Cory Doctorow’s fantastic and amazingly useful novel Little Brother posits a world where Microsoft has started giving out gaming hardware (a new generation X-Box) for free as a loss leader and makes up the profits on the back end with pay-per-use subscription fees and games. The free and ubiquitous X-Box hardware is uncerimoniously hacked and then becomes the base unit of a vast undernet, allowing the protagonist and others to operate out of sight of the DHS.
Well, first of all the Paranoid Linux distribution that was one of the fictional resources of the book is now in real development.
Now? Microsoft has submitted a patent for a free or subsidized computer system that would make its profits off of a pay-per-use or subscription system.
US patent application number 20080319910, published on Christmas Day 2008, details Microsoft’s vision of a situation where a “standard model” of PC is given away or heavily subsidized by someone in the supply chain.
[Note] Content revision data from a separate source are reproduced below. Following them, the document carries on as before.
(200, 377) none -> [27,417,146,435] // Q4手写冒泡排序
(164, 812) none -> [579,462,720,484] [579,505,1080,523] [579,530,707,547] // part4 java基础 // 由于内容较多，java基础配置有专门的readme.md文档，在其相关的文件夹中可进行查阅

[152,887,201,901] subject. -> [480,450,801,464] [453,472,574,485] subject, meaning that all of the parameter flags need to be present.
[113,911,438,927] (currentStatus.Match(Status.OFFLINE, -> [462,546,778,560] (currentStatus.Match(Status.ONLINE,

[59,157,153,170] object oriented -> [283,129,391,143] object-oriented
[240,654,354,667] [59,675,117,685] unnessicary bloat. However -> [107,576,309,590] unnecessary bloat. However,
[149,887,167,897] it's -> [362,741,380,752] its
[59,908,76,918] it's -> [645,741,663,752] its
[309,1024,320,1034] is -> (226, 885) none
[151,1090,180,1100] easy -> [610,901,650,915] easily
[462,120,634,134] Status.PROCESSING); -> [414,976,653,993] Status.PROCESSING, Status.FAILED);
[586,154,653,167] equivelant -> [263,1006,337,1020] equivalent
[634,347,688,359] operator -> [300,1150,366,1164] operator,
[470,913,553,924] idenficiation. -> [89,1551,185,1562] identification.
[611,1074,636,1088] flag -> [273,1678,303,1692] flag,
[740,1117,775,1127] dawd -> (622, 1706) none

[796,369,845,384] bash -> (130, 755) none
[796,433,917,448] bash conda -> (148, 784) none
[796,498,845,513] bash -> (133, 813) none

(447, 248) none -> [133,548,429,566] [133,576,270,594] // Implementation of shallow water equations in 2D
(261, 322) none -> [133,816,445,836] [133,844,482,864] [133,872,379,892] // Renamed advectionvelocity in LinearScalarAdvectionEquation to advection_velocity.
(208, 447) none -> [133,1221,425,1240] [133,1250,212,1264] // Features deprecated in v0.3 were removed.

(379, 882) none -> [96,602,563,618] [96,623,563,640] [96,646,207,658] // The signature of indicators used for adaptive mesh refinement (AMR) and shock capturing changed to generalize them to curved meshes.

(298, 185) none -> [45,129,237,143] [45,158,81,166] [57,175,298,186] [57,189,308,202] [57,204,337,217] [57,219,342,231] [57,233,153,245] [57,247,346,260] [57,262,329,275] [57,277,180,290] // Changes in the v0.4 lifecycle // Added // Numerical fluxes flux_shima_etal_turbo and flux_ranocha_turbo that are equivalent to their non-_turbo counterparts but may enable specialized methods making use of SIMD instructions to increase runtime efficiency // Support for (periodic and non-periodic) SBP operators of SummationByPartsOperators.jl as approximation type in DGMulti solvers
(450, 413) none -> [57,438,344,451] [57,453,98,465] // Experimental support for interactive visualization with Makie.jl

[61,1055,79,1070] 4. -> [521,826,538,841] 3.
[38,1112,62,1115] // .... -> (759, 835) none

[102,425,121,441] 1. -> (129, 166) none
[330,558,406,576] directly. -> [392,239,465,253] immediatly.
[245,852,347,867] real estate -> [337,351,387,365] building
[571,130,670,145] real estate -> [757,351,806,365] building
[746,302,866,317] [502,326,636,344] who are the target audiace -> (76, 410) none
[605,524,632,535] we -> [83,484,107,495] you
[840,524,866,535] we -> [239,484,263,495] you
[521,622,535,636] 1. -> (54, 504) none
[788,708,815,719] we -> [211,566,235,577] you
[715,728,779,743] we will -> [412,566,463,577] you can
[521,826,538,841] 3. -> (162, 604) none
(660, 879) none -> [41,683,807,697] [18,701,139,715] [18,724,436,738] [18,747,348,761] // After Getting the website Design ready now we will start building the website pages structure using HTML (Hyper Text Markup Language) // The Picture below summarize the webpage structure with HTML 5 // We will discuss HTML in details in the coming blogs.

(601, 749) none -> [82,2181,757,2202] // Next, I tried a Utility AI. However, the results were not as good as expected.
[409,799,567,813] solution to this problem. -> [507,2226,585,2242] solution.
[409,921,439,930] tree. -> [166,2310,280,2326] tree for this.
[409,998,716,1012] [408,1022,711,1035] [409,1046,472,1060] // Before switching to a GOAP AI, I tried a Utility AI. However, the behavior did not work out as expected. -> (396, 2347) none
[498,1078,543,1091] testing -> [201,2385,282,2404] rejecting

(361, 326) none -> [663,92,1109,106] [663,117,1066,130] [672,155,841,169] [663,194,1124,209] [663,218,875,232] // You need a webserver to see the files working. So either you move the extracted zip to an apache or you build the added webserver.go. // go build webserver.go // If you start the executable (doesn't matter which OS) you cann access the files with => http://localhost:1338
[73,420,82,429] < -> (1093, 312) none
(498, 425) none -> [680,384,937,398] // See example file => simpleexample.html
The end user then pays to use the computer, with charges based on both the length of usage time and the performance levels utilized, along with a “one-time charge”.
Microsoft notes in the application that the end user could end up paying more for the computer, compared with the one-off cost entailed in the existing PC business model, but argues the user would benefit by having a PC with an extended “useful life”.
“A computer with scalable performance level components and selectable software and service options has a user interface that allows individual performance levels to be selected,” reads the patent application’s abstract.
“The scalable performance level components may include a processor, memory, graphics controller, etc. Software and services may include word processing, email, browsing, database access, etc. To support a pay-per-use business model, each selectable item may have a cost associated with it, allowing a user to pay for the services actually selected and that presumably correspond to the task or tasks being performed,” the abstract continues.
Integral to Microsoft’s vision is a security module, embedded in the PC, that would effectively lock the PC to a certain supplier.
Sure if such a box ever sees the light of day, it will require some serious hacking. But once upon a time Cable couldn’t be stolen, iPhones and X-Box’s were unhackable, and CDs and DVDs were supposed to be impossible to copy.
Welcome to 2009, where Microsoft is trying their best to see you living in a more fictional world. Also welcome to a world where companies are trying their damnedest to change how you think about the things you posess and who really owns them. Food for thought and fodder for Grinding?